(Stored data)

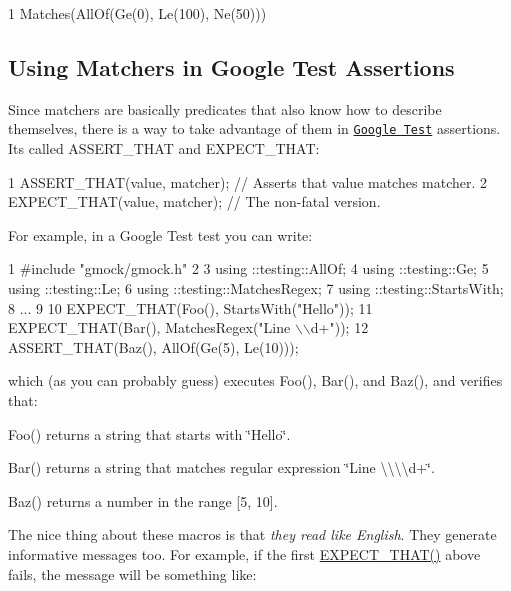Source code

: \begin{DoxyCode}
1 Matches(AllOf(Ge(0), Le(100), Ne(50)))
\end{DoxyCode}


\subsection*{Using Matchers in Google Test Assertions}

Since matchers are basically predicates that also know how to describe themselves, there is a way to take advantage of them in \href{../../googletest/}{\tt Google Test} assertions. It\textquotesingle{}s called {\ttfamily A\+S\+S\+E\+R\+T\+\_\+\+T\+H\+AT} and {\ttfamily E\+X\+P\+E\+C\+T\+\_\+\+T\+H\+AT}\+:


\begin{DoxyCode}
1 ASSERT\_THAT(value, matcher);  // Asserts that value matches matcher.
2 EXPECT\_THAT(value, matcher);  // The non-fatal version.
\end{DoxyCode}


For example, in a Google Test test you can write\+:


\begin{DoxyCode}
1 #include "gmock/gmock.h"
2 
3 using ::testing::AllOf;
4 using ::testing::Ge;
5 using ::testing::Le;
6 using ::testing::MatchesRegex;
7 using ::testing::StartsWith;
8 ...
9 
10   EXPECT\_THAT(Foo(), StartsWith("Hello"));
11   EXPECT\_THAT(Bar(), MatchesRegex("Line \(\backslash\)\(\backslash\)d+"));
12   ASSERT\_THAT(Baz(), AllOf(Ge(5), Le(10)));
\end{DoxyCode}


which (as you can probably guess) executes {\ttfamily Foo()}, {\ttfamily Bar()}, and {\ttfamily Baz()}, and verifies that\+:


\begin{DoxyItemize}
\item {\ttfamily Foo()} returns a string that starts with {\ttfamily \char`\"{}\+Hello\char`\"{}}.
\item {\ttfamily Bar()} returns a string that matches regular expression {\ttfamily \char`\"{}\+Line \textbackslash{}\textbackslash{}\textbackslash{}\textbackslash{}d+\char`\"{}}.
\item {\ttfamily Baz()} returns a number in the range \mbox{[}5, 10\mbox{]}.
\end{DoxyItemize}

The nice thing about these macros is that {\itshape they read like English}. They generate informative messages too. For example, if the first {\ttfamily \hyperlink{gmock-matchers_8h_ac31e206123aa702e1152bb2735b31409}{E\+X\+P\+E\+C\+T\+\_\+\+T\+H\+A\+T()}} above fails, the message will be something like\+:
==
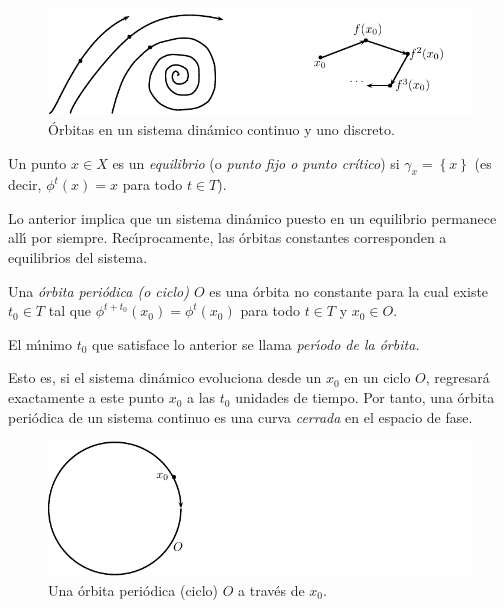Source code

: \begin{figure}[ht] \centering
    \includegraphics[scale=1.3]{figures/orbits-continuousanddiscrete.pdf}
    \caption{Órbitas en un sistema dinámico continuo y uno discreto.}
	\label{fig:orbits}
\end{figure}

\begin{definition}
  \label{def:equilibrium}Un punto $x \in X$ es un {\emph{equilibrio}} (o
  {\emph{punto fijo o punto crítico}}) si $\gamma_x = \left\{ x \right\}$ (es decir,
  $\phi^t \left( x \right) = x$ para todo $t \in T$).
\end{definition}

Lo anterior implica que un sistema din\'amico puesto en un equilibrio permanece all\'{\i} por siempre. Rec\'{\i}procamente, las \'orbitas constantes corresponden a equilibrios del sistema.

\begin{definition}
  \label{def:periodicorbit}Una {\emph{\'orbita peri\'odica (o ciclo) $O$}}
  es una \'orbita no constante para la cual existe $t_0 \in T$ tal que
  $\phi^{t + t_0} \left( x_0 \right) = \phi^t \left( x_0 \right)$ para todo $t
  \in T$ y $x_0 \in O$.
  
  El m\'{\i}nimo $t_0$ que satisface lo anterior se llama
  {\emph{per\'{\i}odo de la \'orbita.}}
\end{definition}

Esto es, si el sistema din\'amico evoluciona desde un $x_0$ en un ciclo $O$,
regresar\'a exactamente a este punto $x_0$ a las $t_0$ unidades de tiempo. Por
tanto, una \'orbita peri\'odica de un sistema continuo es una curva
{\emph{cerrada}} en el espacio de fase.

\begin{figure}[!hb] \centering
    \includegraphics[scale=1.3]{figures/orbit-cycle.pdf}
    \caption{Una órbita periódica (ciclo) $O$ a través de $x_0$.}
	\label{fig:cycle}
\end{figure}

> [ABOUT THIS EXERCISE]: Identify each line in the records above containing the word "left"; copy those lines.

> [SOLUTION TO THIS EXERCISE]:
  {\emph{punto fijo o punto crítico}}) si $\gamma_x = \left\{ x \right\}$ (es decir,
  $\phi^t \left( x \right) = x$ para todo $t \in T$).
  $\phi^{t + t_0} \left( x_0 \right) = \phi^t \left( x_0 \right)$ para todo $t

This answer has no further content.